Между тем «благополучного» Гончарова никогда не существовало, и тем более не могло его существовать в 60-е годы, на подступах к «Обрыву». Против мифа о тихом, уравновешенном Гончарове вопиет почти каждая страница его писем этих лет, касающихся работы над романом.

Ничто не дается человеку даром — это порядком уже примелькавшаяся аксиома в истории написания «Обрыва» обнаруживает свой изначально суровый смысл. Роман буквально поглотил своего автора, как библейский кит поглотил пророка Иону. «Обрыв» выпил из писателя по капле почти все творческие соки. После этого романа что-то оборвалось внутри Гончарова. Причем он как будто заранее догадывался, что так и будет. И все-таки пошел навстречу уготованному, имея множество возможностей уклониться.

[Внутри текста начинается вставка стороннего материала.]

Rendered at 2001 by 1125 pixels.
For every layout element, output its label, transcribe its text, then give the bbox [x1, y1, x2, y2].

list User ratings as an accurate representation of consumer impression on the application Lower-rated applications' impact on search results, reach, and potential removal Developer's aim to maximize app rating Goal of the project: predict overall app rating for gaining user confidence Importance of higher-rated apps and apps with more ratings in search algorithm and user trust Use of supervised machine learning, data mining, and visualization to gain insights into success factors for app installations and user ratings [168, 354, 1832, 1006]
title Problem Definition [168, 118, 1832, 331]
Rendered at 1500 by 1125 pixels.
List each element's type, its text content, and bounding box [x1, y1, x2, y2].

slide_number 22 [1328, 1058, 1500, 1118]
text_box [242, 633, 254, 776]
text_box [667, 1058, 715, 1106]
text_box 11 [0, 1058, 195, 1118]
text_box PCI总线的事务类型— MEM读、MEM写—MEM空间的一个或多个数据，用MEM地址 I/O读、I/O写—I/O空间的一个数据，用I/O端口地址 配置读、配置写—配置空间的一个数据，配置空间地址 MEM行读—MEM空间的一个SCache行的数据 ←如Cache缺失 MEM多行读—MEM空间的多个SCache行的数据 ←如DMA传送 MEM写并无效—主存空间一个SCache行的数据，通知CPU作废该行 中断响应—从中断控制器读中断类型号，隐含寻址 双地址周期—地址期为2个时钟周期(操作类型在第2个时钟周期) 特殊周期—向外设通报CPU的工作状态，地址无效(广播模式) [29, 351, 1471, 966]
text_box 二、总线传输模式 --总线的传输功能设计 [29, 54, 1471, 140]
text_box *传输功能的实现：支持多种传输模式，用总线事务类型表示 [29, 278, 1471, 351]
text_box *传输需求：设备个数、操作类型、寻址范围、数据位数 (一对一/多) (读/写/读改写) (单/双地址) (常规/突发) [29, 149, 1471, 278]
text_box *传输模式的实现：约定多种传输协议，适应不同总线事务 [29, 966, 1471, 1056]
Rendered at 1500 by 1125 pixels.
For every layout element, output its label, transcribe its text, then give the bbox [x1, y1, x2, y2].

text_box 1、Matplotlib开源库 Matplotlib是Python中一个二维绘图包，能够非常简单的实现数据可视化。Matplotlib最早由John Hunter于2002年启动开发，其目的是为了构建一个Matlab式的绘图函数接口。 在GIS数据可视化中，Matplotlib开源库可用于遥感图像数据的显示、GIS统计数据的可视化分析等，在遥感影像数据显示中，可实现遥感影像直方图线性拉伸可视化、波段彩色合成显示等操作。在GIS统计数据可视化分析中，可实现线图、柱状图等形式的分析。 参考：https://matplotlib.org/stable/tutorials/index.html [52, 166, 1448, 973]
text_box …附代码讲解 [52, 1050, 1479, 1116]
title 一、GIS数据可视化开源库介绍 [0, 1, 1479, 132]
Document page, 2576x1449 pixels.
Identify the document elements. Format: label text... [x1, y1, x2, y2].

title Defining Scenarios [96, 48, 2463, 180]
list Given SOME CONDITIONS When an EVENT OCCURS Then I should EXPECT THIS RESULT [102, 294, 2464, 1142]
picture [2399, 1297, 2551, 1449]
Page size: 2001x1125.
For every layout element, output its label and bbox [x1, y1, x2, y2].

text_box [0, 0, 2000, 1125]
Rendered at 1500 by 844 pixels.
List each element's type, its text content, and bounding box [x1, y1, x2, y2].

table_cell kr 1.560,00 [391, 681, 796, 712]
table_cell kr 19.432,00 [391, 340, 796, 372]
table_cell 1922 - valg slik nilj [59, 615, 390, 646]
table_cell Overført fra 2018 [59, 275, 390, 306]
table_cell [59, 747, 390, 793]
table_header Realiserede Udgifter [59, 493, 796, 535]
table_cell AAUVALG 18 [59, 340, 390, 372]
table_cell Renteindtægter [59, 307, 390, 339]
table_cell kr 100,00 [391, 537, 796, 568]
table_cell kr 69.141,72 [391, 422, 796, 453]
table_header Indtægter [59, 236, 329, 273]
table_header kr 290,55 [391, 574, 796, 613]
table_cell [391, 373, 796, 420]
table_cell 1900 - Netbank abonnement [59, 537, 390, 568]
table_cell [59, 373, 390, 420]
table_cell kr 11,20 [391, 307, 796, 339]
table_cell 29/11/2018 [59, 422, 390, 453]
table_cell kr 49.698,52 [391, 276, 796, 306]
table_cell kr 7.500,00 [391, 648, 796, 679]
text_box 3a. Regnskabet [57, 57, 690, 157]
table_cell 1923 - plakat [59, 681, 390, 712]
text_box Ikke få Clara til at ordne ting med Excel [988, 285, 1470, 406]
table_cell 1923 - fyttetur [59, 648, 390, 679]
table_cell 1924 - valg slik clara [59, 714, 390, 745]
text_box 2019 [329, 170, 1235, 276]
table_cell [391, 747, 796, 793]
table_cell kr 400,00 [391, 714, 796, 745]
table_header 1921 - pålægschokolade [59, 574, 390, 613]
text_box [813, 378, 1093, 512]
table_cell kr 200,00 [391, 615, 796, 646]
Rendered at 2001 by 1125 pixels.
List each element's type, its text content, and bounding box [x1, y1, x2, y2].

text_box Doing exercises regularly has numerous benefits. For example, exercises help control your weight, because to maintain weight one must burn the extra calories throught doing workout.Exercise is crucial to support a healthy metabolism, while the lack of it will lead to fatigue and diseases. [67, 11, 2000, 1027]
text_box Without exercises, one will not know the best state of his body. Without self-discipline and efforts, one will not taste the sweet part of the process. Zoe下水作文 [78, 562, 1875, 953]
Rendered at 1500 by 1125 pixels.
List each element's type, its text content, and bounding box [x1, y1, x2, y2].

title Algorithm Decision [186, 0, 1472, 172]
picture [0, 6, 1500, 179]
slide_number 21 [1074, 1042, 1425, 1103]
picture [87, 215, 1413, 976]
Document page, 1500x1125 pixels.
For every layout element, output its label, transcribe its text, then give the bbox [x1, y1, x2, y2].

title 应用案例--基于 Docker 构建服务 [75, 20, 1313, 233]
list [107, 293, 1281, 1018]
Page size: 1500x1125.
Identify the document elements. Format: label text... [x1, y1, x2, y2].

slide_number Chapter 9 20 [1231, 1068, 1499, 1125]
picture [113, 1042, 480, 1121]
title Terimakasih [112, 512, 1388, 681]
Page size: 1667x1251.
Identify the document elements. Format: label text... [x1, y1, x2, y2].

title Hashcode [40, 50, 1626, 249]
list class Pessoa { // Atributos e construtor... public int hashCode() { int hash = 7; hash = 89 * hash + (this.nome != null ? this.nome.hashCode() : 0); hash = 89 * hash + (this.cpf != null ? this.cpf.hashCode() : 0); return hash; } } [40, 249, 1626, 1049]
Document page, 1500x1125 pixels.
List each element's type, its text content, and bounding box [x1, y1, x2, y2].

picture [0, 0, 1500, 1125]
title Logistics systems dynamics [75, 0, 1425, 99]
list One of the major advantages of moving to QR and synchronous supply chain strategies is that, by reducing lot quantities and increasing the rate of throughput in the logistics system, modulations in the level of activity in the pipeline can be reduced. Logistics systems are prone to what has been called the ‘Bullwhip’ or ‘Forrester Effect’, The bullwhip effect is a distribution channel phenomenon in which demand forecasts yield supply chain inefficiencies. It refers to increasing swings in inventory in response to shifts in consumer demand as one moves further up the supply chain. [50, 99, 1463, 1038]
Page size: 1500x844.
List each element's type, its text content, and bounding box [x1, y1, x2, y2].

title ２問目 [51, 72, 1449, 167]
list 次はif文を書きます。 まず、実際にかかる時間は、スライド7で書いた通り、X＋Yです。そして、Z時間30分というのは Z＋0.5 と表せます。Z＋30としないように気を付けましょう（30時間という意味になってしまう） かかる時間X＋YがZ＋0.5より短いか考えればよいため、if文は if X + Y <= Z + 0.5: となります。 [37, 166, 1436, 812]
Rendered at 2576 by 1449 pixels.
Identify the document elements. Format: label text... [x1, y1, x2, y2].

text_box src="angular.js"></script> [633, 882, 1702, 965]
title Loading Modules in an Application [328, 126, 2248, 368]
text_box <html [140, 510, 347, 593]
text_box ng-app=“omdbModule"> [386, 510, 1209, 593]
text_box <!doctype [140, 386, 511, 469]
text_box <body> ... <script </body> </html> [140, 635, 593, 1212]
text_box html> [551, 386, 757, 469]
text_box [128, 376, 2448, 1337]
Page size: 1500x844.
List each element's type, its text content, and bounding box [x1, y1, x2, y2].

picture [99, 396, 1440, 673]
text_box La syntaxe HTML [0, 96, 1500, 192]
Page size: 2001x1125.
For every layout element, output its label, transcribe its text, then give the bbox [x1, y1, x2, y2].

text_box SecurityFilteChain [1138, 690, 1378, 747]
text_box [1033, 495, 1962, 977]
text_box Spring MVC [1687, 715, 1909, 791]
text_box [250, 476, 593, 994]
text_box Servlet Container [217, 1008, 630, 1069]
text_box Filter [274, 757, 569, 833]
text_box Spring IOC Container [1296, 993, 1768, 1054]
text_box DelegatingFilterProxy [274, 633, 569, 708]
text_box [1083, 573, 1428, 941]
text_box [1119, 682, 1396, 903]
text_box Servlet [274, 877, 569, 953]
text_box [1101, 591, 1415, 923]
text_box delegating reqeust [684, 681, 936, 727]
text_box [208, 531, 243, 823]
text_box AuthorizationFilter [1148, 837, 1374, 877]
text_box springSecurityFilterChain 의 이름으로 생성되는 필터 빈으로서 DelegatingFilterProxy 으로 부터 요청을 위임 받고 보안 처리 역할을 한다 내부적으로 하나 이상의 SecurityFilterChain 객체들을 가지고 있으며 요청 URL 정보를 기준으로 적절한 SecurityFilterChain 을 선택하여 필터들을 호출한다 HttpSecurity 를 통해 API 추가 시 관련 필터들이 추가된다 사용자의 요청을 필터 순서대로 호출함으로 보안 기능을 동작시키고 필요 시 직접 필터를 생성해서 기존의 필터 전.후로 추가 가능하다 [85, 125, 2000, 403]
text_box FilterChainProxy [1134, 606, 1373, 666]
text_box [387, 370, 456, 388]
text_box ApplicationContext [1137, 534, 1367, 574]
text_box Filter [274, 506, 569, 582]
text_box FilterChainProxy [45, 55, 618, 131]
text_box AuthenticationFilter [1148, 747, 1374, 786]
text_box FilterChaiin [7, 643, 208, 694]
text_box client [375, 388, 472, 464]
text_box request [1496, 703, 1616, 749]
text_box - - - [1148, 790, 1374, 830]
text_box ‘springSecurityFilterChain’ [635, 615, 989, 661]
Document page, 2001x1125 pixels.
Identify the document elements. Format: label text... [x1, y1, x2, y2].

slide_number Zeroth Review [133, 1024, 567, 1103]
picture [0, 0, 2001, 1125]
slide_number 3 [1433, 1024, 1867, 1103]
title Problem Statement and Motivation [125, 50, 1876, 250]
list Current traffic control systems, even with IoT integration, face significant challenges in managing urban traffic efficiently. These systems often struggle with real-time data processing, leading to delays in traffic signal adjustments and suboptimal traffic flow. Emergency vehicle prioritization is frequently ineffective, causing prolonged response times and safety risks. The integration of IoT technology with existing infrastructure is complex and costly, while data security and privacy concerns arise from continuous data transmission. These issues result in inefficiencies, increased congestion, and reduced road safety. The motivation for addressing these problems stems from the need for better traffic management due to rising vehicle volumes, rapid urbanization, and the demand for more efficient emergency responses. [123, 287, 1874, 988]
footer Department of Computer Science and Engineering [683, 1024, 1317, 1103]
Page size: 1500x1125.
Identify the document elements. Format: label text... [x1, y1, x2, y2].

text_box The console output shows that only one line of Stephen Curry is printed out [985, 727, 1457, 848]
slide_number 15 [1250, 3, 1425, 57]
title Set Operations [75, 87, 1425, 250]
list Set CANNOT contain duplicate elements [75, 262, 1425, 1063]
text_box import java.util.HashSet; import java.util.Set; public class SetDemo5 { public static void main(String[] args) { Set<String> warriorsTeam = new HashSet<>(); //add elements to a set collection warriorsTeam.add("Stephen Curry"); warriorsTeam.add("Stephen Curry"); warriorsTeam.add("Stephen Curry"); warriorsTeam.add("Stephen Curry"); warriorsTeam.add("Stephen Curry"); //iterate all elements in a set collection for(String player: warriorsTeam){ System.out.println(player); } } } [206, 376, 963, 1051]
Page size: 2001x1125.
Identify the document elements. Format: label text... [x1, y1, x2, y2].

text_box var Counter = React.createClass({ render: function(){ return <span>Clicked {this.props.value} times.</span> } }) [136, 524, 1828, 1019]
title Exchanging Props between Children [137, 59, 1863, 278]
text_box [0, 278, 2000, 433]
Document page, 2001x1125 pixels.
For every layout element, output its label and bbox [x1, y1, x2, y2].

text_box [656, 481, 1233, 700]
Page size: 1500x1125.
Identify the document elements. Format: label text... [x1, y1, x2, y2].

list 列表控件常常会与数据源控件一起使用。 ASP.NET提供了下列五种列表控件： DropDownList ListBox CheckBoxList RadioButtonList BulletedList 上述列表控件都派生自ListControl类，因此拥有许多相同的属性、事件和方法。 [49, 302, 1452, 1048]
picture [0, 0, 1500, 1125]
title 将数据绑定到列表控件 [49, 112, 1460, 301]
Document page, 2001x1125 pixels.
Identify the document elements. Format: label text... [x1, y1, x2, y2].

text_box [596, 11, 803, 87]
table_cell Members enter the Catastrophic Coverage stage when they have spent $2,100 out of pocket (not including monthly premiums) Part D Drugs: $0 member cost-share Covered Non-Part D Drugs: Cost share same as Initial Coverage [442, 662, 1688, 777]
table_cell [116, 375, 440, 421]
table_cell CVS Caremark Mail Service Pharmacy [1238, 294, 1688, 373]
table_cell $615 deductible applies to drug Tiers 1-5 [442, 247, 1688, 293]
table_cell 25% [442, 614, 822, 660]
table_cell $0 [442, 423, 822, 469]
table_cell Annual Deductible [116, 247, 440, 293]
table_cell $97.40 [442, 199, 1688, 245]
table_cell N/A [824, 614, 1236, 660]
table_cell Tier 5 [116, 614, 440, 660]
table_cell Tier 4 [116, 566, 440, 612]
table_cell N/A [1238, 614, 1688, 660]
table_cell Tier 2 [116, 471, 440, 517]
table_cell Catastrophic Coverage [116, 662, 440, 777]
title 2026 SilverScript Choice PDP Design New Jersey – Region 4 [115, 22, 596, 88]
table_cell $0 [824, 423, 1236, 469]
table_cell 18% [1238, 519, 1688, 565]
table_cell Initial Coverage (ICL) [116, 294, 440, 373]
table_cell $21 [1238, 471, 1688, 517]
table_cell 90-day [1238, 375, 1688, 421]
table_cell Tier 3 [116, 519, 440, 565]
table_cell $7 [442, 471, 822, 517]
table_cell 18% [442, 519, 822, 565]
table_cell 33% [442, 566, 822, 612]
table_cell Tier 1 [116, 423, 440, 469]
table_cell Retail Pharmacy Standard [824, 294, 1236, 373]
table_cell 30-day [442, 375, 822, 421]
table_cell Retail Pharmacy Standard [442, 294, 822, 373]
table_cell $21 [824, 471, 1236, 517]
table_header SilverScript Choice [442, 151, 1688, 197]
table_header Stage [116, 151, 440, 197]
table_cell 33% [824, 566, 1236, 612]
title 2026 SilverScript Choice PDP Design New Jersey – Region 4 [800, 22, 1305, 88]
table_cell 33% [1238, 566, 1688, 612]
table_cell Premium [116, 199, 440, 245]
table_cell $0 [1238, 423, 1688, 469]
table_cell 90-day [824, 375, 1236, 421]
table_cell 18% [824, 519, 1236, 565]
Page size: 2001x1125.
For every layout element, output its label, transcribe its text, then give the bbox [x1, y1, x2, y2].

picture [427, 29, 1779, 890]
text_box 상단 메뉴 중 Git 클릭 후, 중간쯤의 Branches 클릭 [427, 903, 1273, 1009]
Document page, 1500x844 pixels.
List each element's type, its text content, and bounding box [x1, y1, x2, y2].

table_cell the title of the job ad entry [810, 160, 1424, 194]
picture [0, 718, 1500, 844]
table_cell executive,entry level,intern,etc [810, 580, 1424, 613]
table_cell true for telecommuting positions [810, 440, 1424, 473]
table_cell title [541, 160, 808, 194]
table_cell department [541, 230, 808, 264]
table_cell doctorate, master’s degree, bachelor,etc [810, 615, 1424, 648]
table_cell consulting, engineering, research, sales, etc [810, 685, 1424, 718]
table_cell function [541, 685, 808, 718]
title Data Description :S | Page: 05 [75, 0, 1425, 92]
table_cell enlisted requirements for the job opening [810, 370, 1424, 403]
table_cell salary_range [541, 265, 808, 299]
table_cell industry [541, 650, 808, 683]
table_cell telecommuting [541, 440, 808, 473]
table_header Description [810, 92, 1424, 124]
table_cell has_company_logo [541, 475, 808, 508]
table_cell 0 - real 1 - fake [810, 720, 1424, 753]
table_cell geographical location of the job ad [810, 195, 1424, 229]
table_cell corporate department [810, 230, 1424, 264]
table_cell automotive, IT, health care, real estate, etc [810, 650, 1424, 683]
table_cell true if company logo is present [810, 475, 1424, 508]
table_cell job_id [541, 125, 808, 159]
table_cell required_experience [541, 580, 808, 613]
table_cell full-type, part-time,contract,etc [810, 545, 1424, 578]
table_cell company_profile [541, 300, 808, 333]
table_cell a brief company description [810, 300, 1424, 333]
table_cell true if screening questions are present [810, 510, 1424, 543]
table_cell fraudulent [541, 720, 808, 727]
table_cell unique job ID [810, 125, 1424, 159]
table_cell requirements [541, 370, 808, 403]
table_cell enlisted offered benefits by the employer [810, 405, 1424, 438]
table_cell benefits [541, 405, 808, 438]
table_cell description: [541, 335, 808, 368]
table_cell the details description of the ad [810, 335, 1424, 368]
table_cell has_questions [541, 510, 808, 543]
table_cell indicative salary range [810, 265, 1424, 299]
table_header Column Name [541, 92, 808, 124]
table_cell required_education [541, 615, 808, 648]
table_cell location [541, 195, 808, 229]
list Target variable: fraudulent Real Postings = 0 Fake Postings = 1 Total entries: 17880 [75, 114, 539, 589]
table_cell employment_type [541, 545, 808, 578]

Очень часто писательство начинается с веселой игры, с завлекательного быта, с патоки, которой услужливые зазывалы усердно обмазывают фасад литературы. Нельзя сказать, чтоб именно так начиналось у Гончарова. Его первому роману предшествовали годы упорного литературного ученичества. Со временем у него выработалась сноровка человека, который по писательской борозде ступает тяжелой поступью пахаря. Но полный вес бремени художества ему суждено было ощутить позже, когда замаячил впереди «Обрыв». Тем, кто хоть краем глаза хочет увидеть, что такое кровавый пот писательства, нужно бы знать несколько раскрытых в своих подробностях примеров. Пример Льва Толстого, десятки раз перемарывающего одни и те же заклятые страницы. Пример Достоевского, для которого писание каждого нового романа уподоблялось работе с каторжным кайлом. И пример Гончарова, так долго, так мучительно медленно идущего к своему «Обрыву».